• _DOCUMENT EXCERPT_:
= = =

The story ought to be true, for the intrinsic likeliness of it; and it is all the likelier for the fact that among the passengers, kindly and even fraternally treated, and yet the object of grave misgivings, was the honest Separatist minister, Ralph Smith. [50] The ideal of the new colony could hardly have been better expressed than in these possibly apocryphal words ascribed to Mr. Higginson. These were not fugitives seeking asylum from persecution. Still less were they planning an asylum for others. They were intent on the planting of a new commonwealth, in which the church of Christ, not according to the imperfect and perverted pattern of the English Establishment, but according to a fairer pattern, that had been showed them iii their mounts of vision, should be both free and dominant. If this purpose of theirs was wrong; if they had no right to deny themselves the comforts and delights of their native land, and at vast cost of treasure to seclude themselves within a defined tract of wilderness, for the accomplishment of an enterprise which they conceived to be of the highest beneficence to mankind -- then doubtless many of the measures which they took in pursuance of this purpose must fall under the same condemnation with the purpose itself. If there are minds so constituted as to perceive no moral difference between banishing a man from his native home, for opinion's sake, and declining, on account of difference of opinion, to admit a man to partnership in a difficult and hazardous enterprise organized on a distinctly exclusive basis, such minds will be constrained to condemn the Puritan colonists from the start and all along. Minds otherwise constituted will be able to discriminate between the righteous following of a justifiable policy and the lapses of the colonial governments from high and Christian motives and righteous courses. Whether the policy of rigorous exclusiveness, building up communities of picked material, homogeneous in race, language, and religion, is on the whole less wise for the founders of a new commonwealth than a sweepingly comprehensive policy, gathering in people mutually alien in speech and creed and habits, is a fairly open question for historical students. Much light might be thrown upon it by the comparative history of Massachusetts and Rhode Island, of New England and Pennsylvania. It is not a question that is answered at once by the mere statement of it.

We do not need to be told that to the little Separatist settlement at Plymouth, still in the first decade of its feeble existence, the founding, within a day's journey, of this powerful colony, on ecclesiastical principles distinctly antagonistic to their own, was a momentous, even a formidable fact. Critical, nay, vital questions emerged at once, which the subtlest churchcraft might have despaired of answering. They were answered, solved, harmonized, by the spirit of Christian love.

= = =

• _RECORDS_:
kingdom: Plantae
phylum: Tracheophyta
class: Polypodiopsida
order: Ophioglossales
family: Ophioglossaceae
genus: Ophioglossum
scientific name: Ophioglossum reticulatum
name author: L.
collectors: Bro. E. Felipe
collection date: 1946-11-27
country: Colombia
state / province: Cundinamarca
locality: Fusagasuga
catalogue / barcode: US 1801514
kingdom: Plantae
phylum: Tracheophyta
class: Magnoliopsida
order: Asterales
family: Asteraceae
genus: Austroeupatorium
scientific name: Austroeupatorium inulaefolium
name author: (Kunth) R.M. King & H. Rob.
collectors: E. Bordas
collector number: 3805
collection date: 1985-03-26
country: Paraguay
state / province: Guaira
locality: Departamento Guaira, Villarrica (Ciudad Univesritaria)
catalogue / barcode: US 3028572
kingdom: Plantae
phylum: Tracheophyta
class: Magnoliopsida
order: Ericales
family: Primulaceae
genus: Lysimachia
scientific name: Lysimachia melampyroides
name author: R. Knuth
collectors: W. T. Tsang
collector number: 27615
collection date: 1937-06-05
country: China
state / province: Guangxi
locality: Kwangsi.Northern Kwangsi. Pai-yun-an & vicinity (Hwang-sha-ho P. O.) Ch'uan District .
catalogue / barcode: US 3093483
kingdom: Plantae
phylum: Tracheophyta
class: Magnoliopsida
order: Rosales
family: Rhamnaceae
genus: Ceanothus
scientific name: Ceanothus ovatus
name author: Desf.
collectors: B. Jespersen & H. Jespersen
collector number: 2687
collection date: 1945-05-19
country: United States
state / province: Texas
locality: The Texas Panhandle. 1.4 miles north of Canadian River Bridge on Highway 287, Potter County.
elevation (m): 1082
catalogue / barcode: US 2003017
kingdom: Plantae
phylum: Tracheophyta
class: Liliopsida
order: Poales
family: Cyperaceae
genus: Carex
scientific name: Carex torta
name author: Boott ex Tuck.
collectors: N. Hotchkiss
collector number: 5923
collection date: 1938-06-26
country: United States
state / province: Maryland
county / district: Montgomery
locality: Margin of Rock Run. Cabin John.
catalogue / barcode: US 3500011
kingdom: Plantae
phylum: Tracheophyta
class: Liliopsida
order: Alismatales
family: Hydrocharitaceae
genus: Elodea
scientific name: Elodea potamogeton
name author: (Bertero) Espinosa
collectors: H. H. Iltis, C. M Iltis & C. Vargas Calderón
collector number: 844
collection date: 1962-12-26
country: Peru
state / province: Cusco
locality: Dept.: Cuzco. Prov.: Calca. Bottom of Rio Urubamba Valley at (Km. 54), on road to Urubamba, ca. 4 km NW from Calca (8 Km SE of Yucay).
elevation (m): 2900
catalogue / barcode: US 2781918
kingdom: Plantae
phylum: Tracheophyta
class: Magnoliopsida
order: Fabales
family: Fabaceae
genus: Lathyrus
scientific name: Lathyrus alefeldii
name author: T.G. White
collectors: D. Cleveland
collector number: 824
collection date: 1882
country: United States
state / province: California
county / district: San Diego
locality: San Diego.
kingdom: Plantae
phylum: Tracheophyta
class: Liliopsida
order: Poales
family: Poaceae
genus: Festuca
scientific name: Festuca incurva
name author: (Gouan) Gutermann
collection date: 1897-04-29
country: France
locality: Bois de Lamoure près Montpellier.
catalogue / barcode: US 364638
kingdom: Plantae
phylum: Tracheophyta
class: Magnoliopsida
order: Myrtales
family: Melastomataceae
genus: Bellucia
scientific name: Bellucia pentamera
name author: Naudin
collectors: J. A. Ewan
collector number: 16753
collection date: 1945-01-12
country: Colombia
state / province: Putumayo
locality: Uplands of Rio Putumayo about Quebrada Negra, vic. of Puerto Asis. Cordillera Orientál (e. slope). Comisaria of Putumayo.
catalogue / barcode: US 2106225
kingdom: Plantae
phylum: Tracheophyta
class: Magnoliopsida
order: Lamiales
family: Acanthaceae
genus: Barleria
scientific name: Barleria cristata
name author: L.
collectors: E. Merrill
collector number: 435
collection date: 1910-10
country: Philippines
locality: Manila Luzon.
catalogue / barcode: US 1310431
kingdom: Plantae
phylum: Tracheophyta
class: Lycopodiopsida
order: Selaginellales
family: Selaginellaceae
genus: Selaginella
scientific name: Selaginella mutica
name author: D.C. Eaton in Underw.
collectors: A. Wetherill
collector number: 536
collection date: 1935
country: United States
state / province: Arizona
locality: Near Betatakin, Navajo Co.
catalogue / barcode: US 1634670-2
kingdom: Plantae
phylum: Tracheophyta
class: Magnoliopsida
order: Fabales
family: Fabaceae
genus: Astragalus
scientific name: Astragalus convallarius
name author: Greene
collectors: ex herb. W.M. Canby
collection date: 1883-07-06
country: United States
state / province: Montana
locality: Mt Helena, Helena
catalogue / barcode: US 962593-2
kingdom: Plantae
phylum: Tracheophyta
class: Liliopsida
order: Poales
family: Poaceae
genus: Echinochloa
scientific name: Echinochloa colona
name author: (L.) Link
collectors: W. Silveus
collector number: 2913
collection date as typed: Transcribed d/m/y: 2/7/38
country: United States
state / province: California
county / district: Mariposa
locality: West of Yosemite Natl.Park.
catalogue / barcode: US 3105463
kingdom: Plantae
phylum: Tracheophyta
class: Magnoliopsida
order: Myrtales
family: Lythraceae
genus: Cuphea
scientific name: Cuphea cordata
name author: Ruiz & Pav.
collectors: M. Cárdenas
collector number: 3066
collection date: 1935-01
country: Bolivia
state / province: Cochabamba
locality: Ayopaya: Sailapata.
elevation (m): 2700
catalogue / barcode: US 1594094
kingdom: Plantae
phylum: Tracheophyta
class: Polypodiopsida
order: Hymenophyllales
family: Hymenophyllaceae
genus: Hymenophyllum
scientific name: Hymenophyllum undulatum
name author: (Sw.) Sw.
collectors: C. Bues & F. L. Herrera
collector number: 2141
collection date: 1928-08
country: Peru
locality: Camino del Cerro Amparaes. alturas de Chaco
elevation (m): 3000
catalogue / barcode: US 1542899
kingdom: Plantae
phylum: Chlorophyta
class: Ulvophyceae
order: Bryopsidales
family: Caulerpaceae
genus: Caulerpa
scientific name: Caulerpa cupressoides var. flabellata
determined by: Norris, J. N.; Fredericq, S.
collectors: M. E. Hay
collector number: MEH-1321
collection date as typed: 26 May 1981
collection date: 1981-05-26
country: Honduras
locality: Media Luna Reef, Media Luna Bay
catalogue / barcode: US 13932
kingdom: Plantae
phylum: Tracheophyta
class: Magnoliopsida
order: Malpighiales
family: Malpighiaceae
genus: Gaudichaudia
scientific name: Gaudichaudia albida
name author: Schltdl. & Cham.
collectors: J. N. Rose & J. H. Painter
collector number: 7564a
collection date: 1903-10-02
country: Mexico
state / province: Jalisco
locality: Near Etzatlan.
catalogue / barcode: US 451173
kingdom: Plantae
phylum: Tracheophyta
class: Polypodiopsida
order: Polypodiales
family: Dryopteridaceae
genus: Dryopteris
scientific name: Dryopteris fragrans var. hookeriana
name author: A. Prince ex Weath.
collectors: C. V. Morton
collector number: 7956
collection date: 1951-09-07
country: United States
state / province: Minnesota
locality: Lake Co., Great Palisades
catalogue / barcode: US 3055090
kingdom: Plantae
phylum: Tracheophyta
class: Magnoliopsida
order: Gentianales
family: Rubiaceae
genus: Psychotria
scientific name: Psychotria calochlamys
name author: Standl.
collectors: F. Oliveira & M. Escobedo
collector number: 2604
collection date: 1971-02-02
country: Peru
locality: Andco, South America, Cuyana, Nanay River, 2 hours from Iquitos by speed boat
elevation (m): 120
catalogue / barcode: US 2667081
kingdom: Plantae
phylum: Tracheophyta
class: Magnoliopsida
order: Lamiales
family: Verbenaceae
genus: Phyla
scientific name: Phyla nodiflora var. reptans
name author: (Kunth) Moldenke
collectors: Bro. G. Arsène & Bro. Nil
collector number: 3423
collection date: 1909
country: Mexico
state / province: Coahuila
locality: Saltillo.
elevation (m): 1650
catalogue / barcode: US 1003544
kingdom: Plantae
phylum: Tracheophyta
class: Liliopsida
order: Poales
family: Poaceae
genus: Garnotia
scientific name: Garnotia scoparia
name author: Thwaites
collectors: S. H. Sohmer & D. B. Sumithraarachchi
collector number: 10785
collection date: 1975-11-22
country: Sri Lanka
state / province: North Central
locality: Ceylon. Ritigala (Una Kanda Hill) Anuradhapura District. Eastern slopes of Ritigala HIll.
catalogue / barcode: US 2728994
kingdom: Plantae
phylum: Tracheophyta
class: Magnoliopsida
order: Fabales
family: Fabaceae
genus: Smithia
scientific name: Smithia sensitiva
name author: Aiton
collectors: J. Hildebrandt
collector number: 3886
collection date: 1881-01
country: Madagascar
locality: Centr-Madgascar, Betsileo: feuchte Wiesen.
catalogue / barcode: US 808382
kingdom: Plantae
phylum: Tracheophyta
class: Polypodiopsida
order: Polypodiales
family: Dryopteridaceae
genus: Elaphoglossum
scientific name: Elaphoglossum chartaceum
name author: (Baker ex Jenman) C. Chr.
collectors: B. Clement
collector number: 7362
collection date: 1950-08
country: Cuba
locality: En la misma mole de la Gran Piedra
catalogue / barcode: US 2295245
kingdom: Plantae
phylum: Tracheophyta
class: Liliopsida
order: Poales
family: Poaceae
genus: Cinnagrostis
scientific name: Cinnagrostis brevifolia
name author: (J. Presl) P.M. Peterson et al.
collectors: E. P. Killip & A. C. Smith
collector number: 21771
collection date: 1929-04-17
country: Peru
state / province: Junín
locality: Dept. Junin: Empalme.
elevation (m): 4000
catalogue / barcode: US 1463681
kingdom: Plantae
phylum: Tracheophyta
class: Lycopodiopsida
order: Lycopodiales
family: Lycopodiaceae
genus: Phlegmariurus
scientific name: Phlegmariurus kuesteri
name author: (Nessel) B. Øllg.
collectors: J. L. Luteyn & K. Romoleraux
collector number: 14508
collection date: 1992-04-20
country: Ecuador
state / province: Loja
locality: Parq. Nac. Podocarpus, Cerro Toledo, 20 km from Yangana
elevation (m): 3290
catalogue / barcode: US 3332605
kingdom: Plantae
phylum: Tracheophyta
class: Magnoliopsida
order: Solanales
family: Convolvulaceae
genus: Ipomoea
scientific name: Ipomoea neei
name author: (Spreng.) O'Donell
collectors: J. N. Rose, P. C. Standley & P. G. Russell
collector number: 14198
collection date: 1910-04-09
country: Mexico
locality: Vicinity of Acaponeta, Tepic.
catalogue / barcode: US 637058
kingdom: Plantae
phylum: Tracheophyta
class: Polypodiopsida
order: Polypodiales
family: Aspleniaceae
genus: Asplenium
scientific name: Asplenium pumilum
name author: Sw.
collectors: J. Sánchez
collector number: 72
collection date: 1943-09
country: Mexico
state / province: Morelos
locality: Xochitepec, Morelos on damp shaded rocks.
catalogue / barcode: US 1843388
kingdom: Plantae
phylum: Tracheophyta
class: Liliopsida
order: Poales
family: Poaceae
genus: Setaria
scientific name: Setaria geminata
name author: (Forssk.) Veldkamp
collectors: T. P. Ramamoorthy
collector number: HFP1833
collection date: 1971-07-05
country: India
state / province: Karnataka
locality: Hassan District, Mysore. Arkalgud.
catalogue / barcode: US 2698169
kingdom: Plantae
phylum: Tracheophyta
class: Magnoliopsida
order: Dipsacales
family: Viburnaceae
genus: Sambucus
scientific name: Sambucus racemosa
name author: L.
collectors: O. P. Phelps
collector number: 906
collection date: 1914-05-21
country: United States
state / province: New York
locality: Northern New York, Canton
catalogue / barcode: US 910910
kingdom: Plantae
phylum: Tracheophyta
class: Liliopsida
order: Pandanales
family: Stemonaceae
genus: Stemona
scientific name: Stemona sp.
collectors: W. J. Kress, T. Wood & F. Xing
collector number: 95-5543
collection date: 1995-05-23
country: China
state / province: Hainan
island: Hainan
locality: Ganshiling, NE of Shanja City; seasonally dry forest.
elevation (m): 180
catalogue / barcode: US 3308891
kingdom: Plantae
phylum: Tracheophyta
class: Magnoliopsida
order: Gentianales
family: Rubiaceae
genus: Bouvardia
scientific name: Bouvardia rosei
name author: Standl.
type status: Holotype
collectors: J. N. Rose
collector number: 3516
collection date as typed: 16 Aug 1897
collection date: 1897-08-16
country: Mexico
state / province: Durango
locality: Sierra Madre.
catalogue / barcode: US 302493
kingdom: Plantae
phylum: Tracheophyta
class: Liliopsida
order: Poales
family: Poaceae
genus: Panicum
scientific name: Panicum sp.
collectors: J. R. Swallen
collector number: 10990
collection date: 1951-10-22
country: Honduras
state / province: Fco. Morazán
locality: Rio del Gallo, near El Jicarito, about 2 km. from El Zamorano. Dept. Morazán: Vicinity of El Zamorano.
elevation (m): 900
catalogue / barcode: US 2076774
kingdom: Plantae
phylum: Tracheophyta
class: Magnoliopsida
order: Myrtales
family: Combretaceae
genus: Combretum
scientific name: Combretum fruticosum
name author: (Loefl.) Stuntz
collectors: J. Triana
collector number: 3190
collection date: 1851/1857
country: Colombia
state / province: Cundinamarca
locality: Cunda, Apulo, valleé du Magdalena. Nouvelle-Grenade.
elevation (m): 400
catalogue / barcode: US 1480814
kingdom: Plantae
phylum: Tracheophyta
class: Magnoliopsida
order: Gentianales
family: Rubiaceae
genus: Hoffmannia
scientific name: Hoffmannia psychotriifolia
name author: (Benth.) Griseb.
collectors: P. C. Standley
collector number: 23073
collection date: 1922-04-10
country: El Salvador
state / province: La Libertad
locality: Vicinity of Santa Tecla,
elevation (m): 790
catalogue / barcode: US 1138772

= = =

• _WHAT IS REQUIRED_: Reproduce everything in the passage on the Puritan colonists from "We do not need" down to "of Christian love.".

• _EXERCISE SOLUTION_:
We do not need to be told that to the little Separatist settlement at Plymouth, still in the first decade of its feeble existence, the founding, within a day's journey, of this powerful colony, on ecclesiastical principles distinctly antagonistic to their own, was a momentous, even a formidable fact. Critical, nay, vital questions emerged at once, which the subtlest churchcraft might have despaired of answering. They were answered, solved, harmonized, by the spirit of Christian love.